* Défis proposés:
a. Recopiez sans rien changer le passage de l'article sur le contrôle des trains qui va de « L’Office fédéral des transports rappelle » jusqu'à « trains plus performant. » inclus.
b. D'après l'article sur le contrôle des trains, de quelle époque date le système Signum ?
c. Reprenez l'article sur le contrôle des trains en Suisse et prolongez-le à partir de sa dernière phrase.

* Extrait choisi:
----------------
Le système d’arrêt des trains en pleine mue

Sécurité L’accident de Granges-Marnand relance le débat sur le contrôle des trains. Les systèmes Signum et ZUB jugés «en fin de vie» seront remplacés

L’Office fédéral des transports rappelle les mesures pour éviter les collisions

Le tragique accident de Granges-près-Marnand rouvre le débat sur la qualité des systèmes de contrôle des trains. La gare broyarde est équipée du plus basique des trois systèmes de freinage en vigueur en Suisse. Il se nomme Signum et date des années 30. Il lance un avertissement si le signal principal qui suit le signal avancé est au rouge et déclenche un arrêt d’urgence s’il est franchi malgré tout. Mais Signum ne permet pas toujours d’éviter l’obstacle. Il est considéré comme vétuste et l’Office fédéral des transports (OFT) a lancé il y a plus de dix ans un programme de «migration» vers un système de contrôle des trains plus performant.
----------------
* Données:
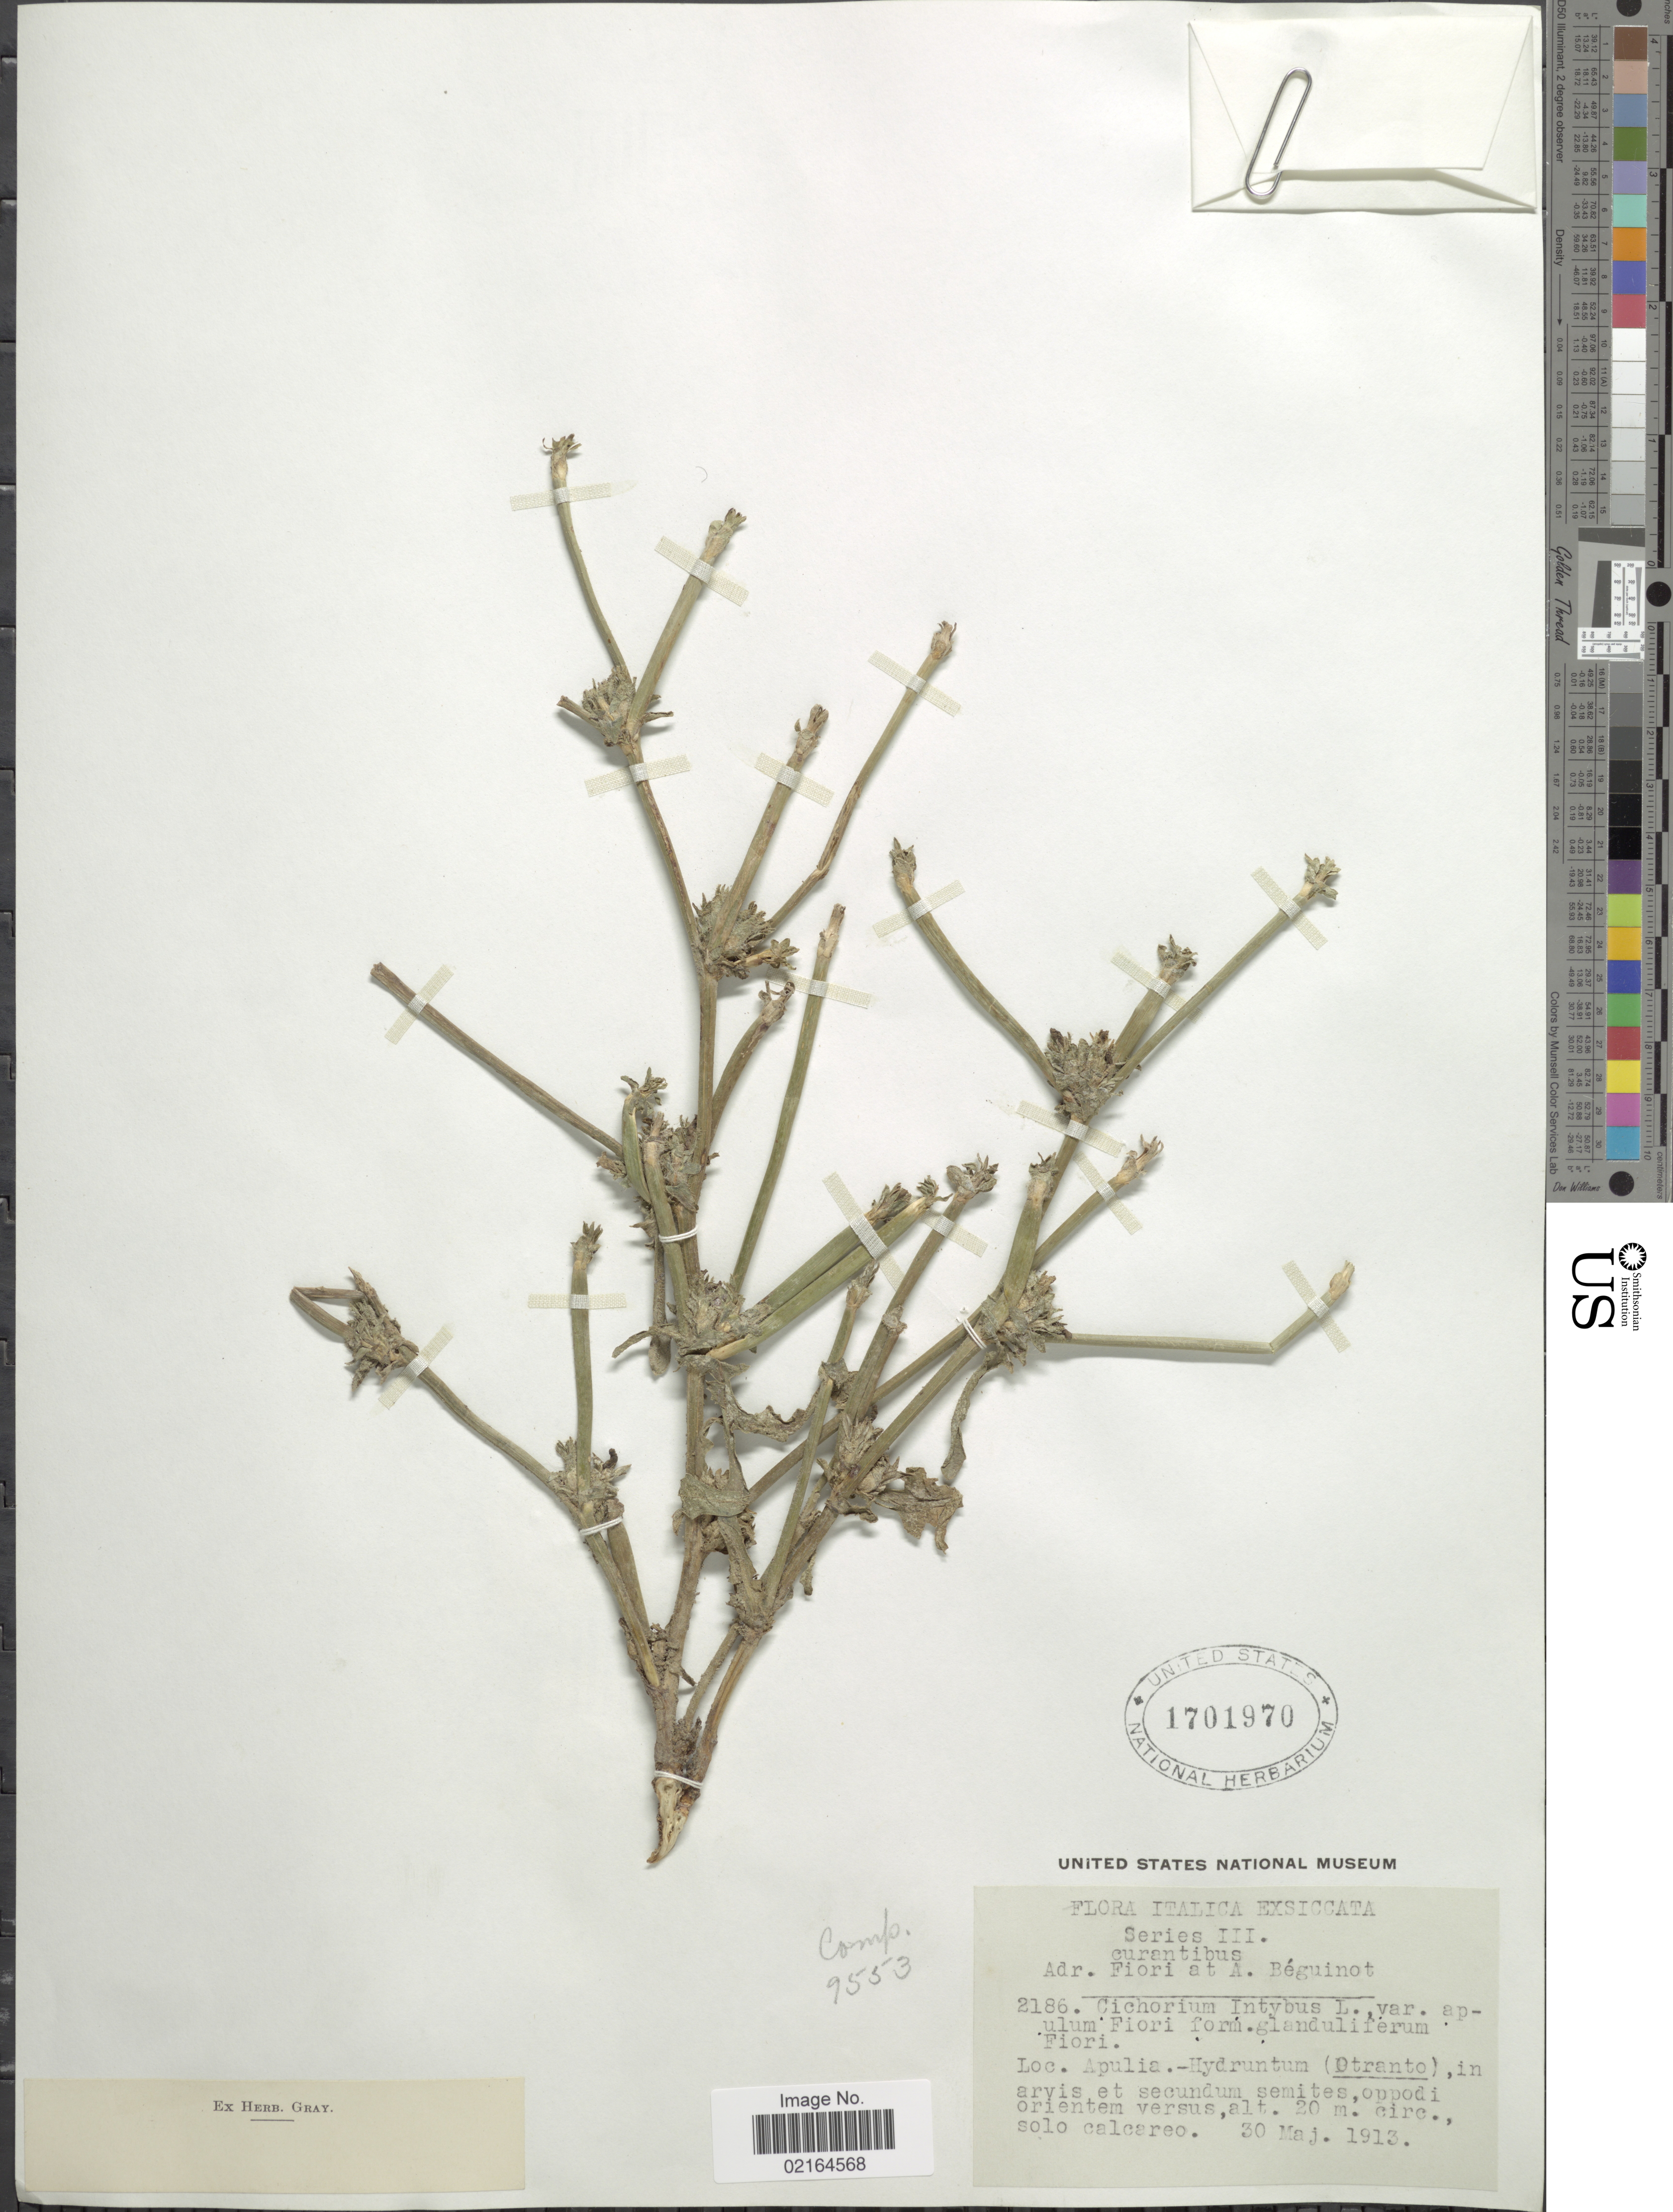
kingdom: Plantae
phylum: Tracheophyta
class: Magnoliopsida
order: Asterales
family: Asteraceae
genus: Cichorium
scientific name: Cichorium intybus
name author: L.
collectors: A. Fiori & A. Béguinot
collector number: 2186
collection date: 1913-05-30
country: Italy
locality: Italica Exsiccata, Apulia.-Hydruntum (Otranto)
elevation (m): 20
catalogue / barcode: US 1701970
----------------
* Liste des réponses:
a.
L’Office fédéral des transports rappelle les mesures pour éviter les collisions

Le tragique accident de Granges-près-Marnand rouvre le débat sur la qualité des systèmes de contrôle des trains. La gare broyarde est équipée du plus basique des trois systèmes de freinage en vigueur en Suisse. Il se nomme Signum et date des années 30. Il lance un avertissement si le signal principal qui suit le signal avancé est au rouge et déclenche un arrêt d’urgence s’il est franchi malgré tout. Mais Signum ne permet pas toujours d’éviter l’obstacle. Il est considéré comme vétuste et l’Office fédéral des transports (OFT) a lancé il y a plus de dix ans un programme de «migration» vers un système de contrôle des trains plus performant.

b. Le système Signum date des années 30.

c.
Signum est en de nombreux endroits renforcé par un second dispositif nommé ZUB (de l’allemand Zugbeeinflussung, que l’on peut traduire par «influence exercée sur le train»). ZUB agit dès le passage du signal avancé et provoque l’arrêt d’urgence si la vitesse est trop élevée à ce moment-là. Avec ZUB, le train peut être arrêté avant le feu rouge.

L’audit du réseau ferroviaire publié en 2010 porte un jugement sévère sur ce dispositif. «D’un point de vue technologique, l’ensemble du système ZUB/Signum est perçu comme étant en fin de vie. Il doit être entièrement remplacé», a-t-on pu lire au moment de la publication de cette expertise. L’affaire est sérieuse, car, selon l’OFT, 14 000 signaux du réseau sont équipés du système Signum. Le constat est ainsi sans appel: les systèmes de contrôle des trains doivent être modernisés et rendus plus sûrs.

Le constat est une chose. Le remplacement des installations jugées dépassées en est une autre. L’entretien du réseau a longtemps été relégué au second plan au profit de son développement. «Le besoin de rattrapage est reconnu. Mais, au niveau de la Confédération, les programmes d’entretien du réseau ont souvent fait les frais des discussions budgétaires», regrette l’ancien conseiller aux Etats Michel Béguelin, expert en matière de chemin de fer.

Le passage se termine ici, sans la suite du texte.